Un poco más. Solo un poco más…

Las costura se deshicieron entre sus dedos y notó como la cinta cedía en su sujeción a la barra metálica. Los finos hilos se adherían a sus dedos por culpa de la sangre que habían dejado las heridas producidas al intentar desenroscar los tornillos de la camilla.

En cuanto la doctora dejó de caminar y se aproximó a coger su portátil, soltó internamente un suspiro de alivio, puesto que le daría un poco de tiempo para desatar la otra muñequera.

Pero solo necesitó ver su reacción al dejar de nuevo el aparato para saber que aquello terminaba. Ahí y ahora.

Kelly caminó hasta la mesa donde dispuso previamente el instrumental quirúrgico, extrajo el escalpelo de su funda y no vaciló en ningún momento al llevarlo directamente a la cara de la inspectora.
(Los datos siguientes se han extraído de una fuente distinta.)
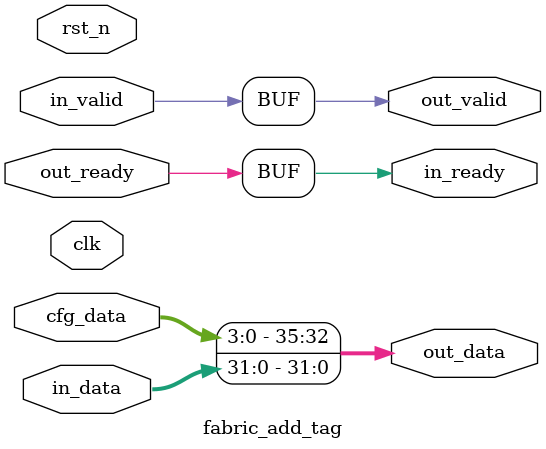
<source format=sv>

`include "fabric_common.svh"

module fabric_add_tag #(
    parameter int DATA_WIDTH = 32,
    parameter int TAG_WIDTH  = 4,
    localparam int IN_PW     = (DATA_WIDTH > 0) ? DATA_WIDTH : 1,
    localparam int OUT_PW    = (DATA_WIDTH + TAG_WIDTH > 0) ? DATA_WIDTH + TAG_WIDTH : 1,
    localparam int CONFIG_WIDTH = TAG_WIDTH
) (
    input  logic                clk,
    input  logic                rst_n,

    // Streaming input (untagged)
    input  logic                in_valid,
    output logic                in_ready,
    input  logic [IN_PW-1:0]   in_data,

    // Streaming output (tagged)
    output logic                out_valid,
    input  logic                out_ready,
    output logic [OUT_PW-1:0]   out_data,

    // Configuration: tag value to prepend
    input  logic [CONFIG_WIDTH > 0 ? CONFIG_WIDTH-1 : 0 : 0] cfg_data
);

  // -----------------------------------------------------------------------
  // Elaboration-time parameter validation (CPL_ errors)
  // -----------------------------------------------------------------------
  initial begin : param_check
    if (TAG_WIDTH < 1)
      $fatal(1, "CPL_ADD_TAG_TAG_WIDTH: TAG_WIDTH must be >= 1");
    if (DATA_WIDTH < 1)
      $fatal(1, "CPL_ADD_TAG_DATA_WIDTH: DATA_WIDTH must be >= 1");
  end

  // -----------------------------------------------------------------------
  // Combinational pass-through with tag prepend
  // -----------------------------------------------------------------------
  assign out_valid = in_valid;
  assign in_ready  = out_ready;
  assign out_data  = {cfg_data[TAG_WIDTH-1:0], in_data[DATA_WIDTH-1:0]};

endmodule

</source>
Su mano se movió por voluntad propia. En un momento estaba agarrada disimuladamente a su costado y al otro estaba retorciendo el brazo de Kelly Nieman. Le quitó el escalpelo de las manos y ella misma reculó sin dejar de observarla.

Tras liberarse de todas las abrazaderas, avanzó con paso lento pero decidió hacia la doctora, con el utensilio siempre al frente.

Examinó su cara, la que traería en un futuro miles de pesadillas. Y supo en ese momento que ni una sola noche se libraría de la imagen de ella torturándola con brillantes utensilios, ni del amargo sabor que le dejaba el tener que ser ella quien terminara con todo.

La doctora siguió retrocediendo hasta dar con una pared e intentó golpearla, pero sus articulaciones respondían por sí solas y absorbieron cada golpe.

Clavó el escalpelo en su hombro, lo extrajo para volver a clavarlo en su pecho, y otra vez para clavarlo en su estómago.

Se retiró para que Nieman cayera en el suelo por su propio peso, sin emitir un solo quejido o muestra de dolor.

La sangre comenzó a formar un charco alrededor de su menudo cuerpo, y no pudo hacer más que observar cómo se iba la vida de aquellos marchitos e inexpresivos ojos.

En ningún momento soltó el arma. Ni siquiera cuando escuchó que entraban en la habitación.

Tampoco se permitió que su mirada abandonara el rostro de la doctora. Quería guardar el recuerdo, asegurándose de que su tormento no volvería.

Tampoco se giró cuando escuchó a su marido llamándola. Sabía que él se acercaría, que la alejaría de allí y le haría sentirse a salvo, fuera de peligro.

Y aquella misma noche, cuando acurrucada en su cama le dijo que cada vez que cerraba los ojos la veía, supo que no tenía porqué temer, puesto que los brazos de su marido estarían abiertos para recibirla.

No pudo dormir. Durante toda la madrugada sus ojos se mantuvieron plenamente abiertos y recibiendo cada luz y movimiento.

Y se repitió la siguiente noche. Y la siguiente. Y la siguiente…

Hasta que sus párpados ganaron la batalla y decidieron cerrarse, preparados para el impacto del primer recuerdo distorsionado de su pedacito de infierno.